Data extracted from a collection
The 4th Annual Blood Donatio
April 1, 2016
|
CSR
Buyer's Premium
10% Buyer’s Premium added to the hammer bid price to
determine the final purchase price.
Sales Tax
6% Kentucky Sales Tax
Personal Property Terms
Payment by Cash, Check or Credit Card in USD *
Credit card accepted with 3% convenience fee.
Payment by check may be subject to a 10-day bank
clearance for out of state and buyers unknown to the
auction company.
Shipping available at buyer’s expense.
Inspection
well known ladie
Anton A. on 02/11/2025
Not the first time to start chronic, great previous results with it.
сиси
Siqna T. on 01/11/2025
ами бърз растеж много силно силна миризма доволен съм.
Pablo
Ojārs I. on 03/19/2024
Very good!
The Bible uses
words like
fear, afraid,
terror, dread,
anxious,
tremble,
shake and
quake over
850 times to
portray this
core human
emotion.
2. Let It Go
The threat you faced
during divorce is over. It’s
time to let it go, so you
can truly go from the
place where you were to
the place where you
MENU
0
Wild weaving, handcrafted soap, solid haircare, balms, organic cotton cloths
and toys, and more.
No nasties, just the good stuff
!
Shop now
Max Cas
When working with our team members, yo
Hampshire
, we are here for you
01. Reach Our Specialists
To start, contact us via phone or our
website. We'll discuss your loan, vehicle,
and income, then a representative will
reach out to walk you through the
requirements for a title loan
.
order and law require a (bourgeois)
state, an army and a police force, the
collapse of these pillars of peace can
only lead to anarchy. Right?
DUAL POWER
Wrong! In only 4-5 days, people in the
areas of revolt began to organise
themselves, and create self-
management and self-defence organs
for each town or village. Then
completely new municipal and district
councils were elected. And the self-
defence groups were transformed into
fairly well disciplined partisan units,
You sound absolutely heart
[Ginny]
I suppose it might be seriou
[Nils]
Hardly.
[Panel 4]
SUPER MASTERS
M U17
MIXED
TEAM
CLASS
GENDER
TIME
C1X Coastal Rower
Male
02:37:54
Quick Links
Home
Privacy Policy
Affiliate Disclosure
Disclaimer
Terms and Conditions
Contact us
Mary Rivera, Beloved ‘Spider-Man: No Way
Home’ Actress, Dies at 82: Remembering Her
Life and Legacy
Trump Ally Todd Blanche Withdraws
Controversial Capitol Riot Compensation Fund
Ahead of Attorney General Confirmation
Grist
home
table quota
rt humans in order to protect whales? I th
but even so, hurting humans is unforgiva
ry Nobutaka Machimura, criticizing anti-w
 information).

Problem description: Look through the records and gather every line containing "well".

Exercise result:
well known ladie
fairly well disciplined partisan units,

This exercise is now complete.